Ben, probably one of the things that makes pull pull rudder installations easy is that the fuselage is usually symmetrical from side to side so the installation is a mirror image of components. Plus most of the time only one control surface is involved.
Elevators usually are split plus the top and bottom cable exits most likely will be in different locations fore and aft due to asymmetry of the fuselage top to bottom.
These are not show stoppers in the least but I think that non scale and semiscale flyers find the scattering of servos easier than the routing of control cables.

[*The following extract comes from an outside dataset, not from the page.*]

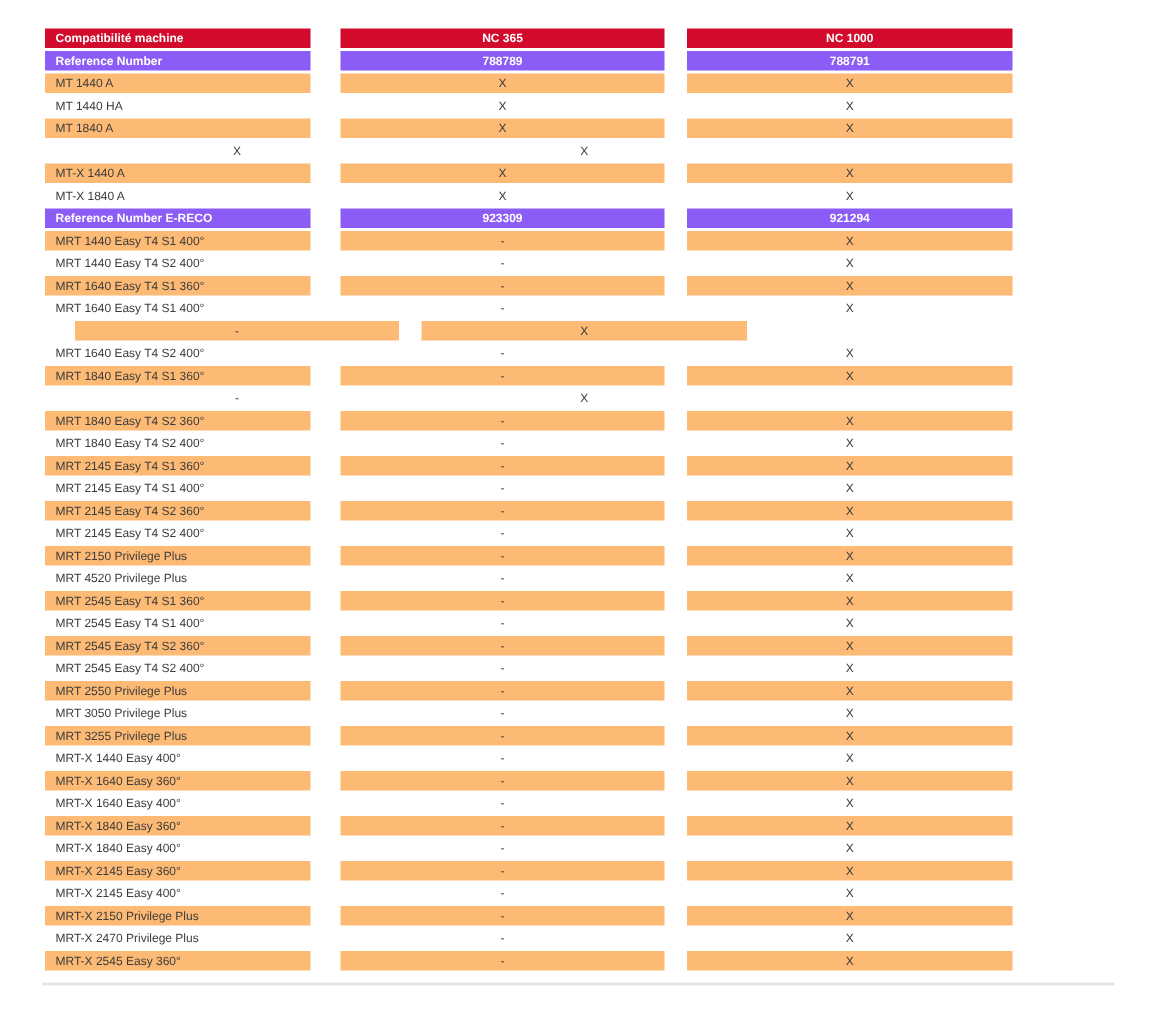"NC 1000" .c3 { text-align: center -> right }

I have large scale planes flying with servos direct, pushrod elevators, and cable controlled elevators, depending on the scale requirements. Non out perform the other. In the end probably design and mechanical skills probably are the deciding factors.
ORIGINAL: Ben Lanterman
Giant scale folks make an effort to make the rudder pull-pull with 4 servos ganged up for rudder. Then for control "goodness" they go to an aft mounted servo or two servos on each stabilizer half and a short pushrod to the elevator.
Why the difference? Certainly a tight pull-pull system is just as tight as a direct servo connection. Or the reverse, if direct is so good why not use it on the rudder?
Another question. Why use a pull-pull when a big diameter carbon fiber tube push rod would be rigid and let you put the servos up in the equipment bay?
Granted dual elevator servos per elevator half gives some reduncy in failure analysis.